Nestoutro poema que à frente traduzo, fala-nos Patrizia Cavalli da solidão acompanhada, tantas vezes presente numa relação cuja razão de ser desapareceu. O poema recorda-me irresistivelmente a canção de Patxi Andion, Aniversário, que em tempos trouxe ao blog.

 

Poema

 

Esta noite perfeita, esta hora tão doce,

o silêncio, e ninguém que perturbe

nesta casa exposta apenas ao mar e ao céu

na temperatura certa da carne,

eu sem carne aqui em frente a ti

enquanto me aborreço e enquanto tu te aborreces e crês

que quebrar o silêncio quebra o tédio

que em vez disso, cada palavra aumenta.
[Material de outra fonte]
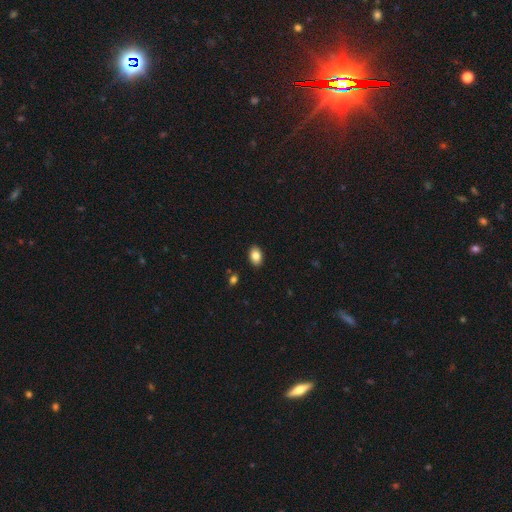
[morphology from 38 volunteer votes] Q: Smooth or featured?
A: smooth (89%); runner-up: featured or disk (5%)
Q: How rounded?
A: in between (82%); runner-up: round (18%)
Q: Merging?
A: none (94%); runner-up: major disturbance (6%)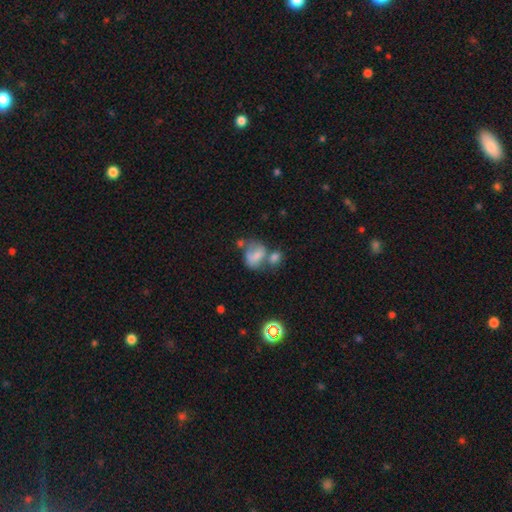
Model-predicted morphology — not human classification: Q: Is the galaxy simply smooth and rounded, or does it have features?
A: smooth — 65%.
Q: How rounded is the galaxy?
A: in between — 65%.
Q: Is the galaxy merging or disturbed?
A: merger — 45%.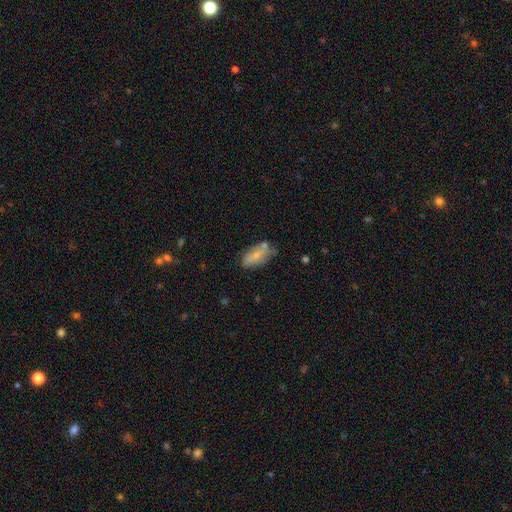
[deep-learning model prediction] This is likely a smooth galaxy (74%). How rounded: clearly in between (83%). Merging: possibly none (58%).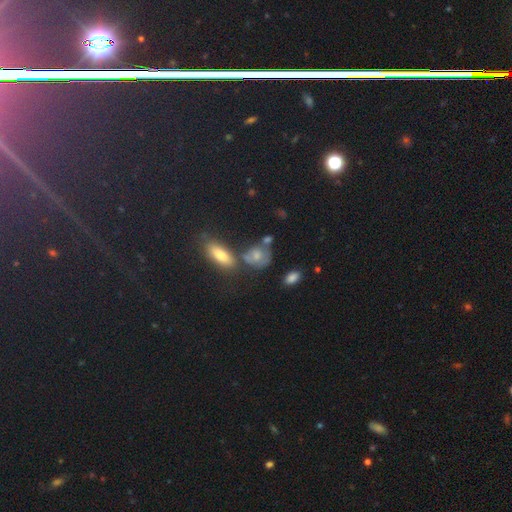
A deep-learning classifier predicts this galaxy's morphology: Smooth or featured? Predicted: smooth (p=0.54). How rounded? Predicted: in between (p=0.50). Merging? Predicted: none (p=0.60).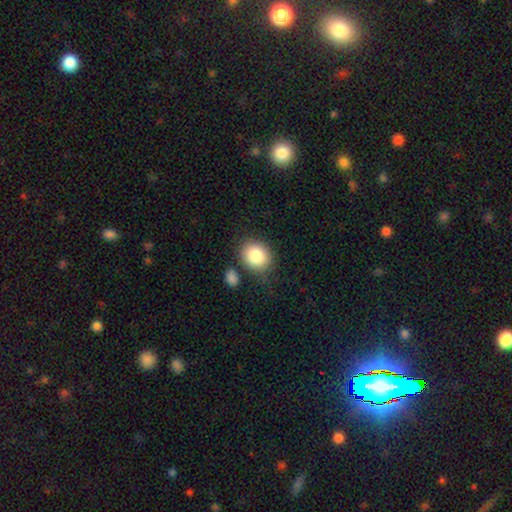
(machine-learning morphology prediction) The model was most divided on "how rounded": round: 59%, in between: 40%, cigar-shaped: 1%. More confident: smooth or featured — smooth (85%); merging — none (74%).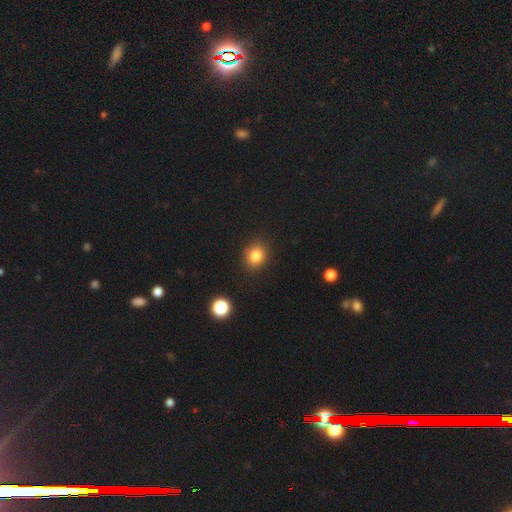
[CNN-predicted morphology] Smooth or featured?
  - smooth: 82% *
  - star or artifact: 12%
  - featured or disk: 6%
How rounded?
  - round: 69% *
  - in between: 30%
  - cigar-shaped: 1%
Merging?
  - none: 87% *
  - minor disturbance: 9%
  - major disturbance: 2%
  - merger: 2%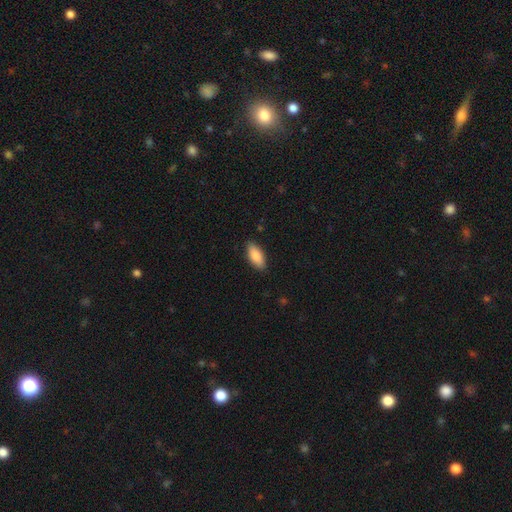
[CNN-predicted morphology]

E agora?

Entediar-se sozinho talvez seja um luxo,

mas entediar-se em duo é desespero

— não é tédio que plácido resida,

mas activamente trabalha no meu sangue

e me faz fraca e débil, me extingue.

 

Tradução do italiano por Carlos Mendonça Lopes 

 

Poema original

 

Questa notte perfetta, questa ora così dolce,

il silenzio, e nessuno che disturbi

in questa casa esposta solo al mare e al cielo

nella temperatura giusta della carne,

io senza carne qui di fronte a te

mentre mi annoio e mentre tu ti annoi e credi

che rompere il silenzio rompa la noia

che invece ogni parola accresce. E adesso?

Annoiarsi da soli forse è un lusso,

ma annoiarsi in due è disperazione

— non è noia che placida risieda,

ma attivamente lavora nel mio sangue

e mi fa scarsa e debole, mi estingue.

 

in Patrizia Cavalli, Datura, Einaudi, Torino, 2013.

 

 

Abrem e fecham o artigo as imagens de duas pinturas de Edward Hopper (1882-1967), Sol matinal e Hotel junto a uma estação de comboios, ambas de 1952. A primeira pertence à colecção do Columbus Museum of Art, a segunda ao Hirshhorn Museum and Sculpture Garden, Smithsonian Institution, ambos nos EUA.